───── Record excerpts

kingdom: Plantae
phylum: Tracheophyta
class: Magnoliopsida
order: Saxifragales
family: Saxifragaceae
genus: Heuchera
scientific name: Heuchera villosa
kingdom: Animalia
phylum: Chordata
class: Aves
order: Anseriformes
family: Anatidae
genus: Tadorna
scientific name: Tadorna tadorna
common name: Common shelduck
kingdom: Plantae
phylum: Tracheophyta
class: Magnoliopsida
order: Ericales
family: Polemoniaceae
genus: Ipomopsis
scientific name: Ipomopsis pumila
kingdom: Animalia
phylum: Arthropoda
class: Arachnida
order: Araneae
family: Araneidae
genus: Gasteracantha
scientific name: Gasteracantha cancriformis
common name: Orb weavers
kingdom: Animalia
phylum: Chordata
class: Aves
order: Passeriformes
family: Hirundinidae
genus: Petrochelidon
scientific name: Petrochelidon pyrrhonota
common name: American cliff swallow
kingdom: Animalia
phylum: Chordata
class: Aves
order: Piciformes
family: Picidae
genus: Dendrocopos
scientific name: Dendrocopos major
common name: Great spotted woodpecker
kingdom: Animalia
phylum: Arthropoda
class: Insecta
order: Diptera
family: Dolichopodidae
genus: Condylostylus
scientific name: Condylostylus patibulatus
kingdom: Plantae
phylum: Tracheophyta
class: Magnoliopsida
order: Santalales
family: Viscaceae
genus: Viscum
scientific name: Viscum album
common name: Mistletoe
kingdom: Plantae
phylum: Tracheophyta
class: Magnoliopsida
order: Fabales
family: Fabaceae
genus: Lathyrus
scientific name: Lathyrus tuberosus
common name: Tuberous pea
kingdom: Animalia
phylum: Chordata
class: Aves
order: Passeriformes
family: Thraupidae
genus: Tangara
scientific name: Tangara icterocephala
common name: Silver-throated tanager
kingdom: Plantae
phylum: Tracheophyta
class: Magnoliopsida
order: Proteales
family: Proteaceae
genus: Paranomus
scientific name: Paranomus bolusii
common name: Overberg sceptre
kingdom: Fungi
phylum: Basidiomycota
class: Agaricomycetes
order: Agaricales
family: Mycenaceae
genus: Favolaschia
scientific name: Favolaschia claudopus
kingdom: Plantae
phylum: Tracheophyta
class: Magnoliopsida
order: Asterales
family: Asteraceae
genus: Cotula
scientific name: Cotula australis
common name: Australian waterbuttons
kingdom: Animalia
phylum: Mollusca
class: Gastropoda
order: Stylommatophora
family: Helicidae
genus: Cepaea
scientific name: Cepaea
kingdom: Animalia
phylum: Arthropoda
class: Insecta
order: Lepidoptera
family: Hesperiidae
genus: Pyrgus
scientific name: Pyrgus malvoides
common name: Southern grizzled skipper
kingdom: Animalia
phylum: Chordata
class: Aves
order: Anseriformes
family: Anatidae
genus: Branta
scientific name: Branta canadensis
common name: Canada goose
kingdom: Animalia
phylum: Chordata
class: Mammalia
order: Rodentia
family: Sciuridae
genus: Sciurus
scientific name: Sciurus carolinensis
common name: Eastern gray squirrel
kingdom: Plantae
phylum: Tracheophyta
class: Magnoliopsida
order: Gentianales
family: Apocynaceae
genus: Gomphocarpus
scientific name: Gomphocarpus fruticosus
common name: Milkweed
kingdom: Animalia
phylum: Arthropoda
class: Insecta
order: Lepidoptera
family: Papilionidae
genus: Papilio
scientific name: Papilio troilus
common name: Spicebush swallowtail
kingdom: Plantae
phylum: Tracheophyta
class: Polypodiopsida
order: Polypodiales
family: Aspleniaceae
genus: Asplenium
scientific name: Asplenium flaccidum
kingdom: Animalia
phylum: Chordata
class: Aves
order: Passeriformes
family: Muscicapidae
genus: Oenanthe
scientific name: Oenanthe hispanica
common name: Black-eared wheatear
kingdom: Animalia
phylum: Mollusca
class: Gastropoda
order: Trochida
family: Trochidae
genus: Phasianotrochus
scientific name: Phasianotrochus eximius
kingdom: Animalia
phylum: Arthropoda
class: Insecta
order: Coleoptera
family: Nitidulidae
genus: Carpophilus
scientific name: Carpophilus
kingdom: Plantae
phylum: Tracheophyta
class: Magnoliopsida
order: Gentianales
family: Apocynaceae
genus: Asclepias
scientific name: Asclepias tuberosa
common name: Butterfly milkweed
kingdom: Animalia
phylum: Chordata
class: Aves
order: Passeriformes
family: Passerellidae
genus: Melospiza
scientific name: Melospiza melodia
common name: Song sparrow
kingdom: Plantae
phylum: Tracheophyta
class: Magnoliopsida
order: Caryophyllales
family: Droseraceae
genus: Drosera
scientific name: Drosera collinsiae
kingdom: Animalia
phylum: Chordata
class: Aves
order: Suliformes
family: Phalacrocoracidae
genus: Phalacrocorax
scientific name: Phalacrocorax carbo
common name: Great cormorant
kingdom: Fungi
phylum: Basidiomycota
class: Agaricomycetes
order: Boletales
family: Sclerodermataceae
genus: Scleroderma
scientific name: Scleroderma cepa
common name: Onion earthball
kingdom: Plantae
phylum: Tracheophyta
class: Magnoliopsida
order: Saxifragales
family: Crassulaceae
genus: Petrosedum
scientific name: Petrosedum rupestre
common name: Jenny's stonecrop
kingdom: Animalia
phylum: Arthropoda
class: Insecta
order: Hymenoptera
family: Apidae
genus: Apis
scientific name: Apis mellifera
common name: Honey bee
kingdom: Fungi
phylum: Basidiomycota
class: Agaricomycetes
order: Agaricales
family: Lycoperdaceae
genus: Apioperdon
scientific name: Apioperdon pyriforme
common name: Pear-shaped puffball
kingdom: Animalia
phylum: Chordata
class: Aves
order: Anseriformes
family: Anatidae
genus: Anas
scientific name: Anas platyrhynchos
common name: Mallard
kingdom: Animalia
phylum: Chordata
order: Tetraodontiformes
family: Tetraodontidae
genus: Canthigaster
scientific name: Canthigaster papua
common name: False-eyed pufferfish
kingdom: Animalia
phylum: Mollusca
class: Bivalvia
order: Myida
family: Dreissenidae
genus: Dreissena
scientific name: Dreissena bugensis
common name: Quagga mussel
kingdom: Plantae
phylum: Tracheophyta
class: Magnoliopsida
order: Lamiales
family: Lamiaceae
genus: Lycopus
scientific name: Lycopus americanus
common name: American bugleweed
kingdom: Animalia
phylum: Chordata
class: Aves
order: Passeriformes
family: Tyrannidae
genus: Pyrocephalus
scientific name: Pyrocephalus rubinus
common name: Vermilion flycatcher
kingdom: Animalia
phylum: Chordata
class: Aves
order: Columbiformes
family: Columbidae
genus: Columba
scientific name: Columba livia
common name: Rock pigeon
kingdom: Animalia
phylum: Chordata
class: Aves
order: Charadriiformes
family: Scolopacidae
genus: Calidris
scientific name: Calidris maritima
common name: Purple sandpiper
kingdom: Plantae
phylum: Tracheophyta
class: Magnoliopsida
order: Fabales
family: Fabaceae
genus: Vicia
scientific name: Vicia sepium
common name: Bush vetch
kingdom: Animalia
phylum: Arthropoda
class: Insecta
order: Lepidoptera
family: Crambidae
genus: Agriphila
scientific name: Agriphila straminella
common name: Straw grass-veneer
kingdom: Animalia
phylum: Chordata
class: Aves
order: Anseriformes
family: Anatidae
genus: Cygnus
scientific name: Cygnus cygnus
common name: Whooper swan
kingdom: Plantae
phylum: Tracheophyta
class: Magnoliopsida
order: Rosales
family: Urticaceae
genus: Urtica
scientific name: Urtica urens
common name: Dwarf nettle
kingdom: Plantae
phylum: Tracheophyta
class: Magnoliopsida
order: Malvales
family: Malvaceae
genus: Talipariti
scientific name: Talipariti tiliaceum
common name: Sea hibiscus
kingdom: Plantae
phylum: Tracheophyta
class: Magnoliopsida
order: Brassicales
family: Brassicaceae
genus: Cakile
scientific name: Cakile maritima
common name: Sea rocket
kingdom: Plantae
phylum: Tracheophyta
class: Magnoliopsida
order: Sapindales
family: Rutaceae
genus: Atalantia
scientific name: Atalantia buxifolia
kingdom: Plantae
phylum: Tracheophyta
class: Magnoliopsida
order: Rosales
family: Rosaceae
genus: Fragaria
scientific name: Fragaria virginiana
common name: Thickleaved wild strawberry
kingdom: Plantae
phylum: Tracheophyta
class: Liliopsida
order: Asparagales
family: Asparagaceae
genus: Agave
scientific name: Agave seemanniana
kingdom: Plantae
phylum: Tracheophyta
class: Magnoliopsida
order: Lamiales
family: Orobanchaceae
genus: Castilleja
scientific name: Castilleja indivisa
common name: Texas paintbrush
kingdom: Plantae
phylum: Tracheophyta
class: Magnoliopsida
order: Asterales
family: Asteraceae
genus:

──────────

Problem statement ::
Rewrite the listing from its first line through the line containing "family: Polemoniaceae" as a JSON array of strings, one string per line, with blank lines omitted.

Exercise response ::
[
  "kingdom: Plantae",
  "phylum: Tracheophyta",
  "class: Magnoliopsida",
  "order: Saxifragales",
  "family: Saxifragaceae",
  "genus: Heuchera",
  "scientific name: Heuchera villosa",
  "kingdom: Animalia",
  "phylum: Chordata",
  "class: Aves",
  "order: Anseriformes",
  "family: Anatidae",
  "genus: Tadorna",
  "scientific name: Tadorna tadorna",
  "common name: Common shelduck",
  "kingdom: Plantae",
  "phylum: Tracheophyta",
  "class: Magnoliopsida",
  "order: Ericales",
  "family: Polemoniaceae"
]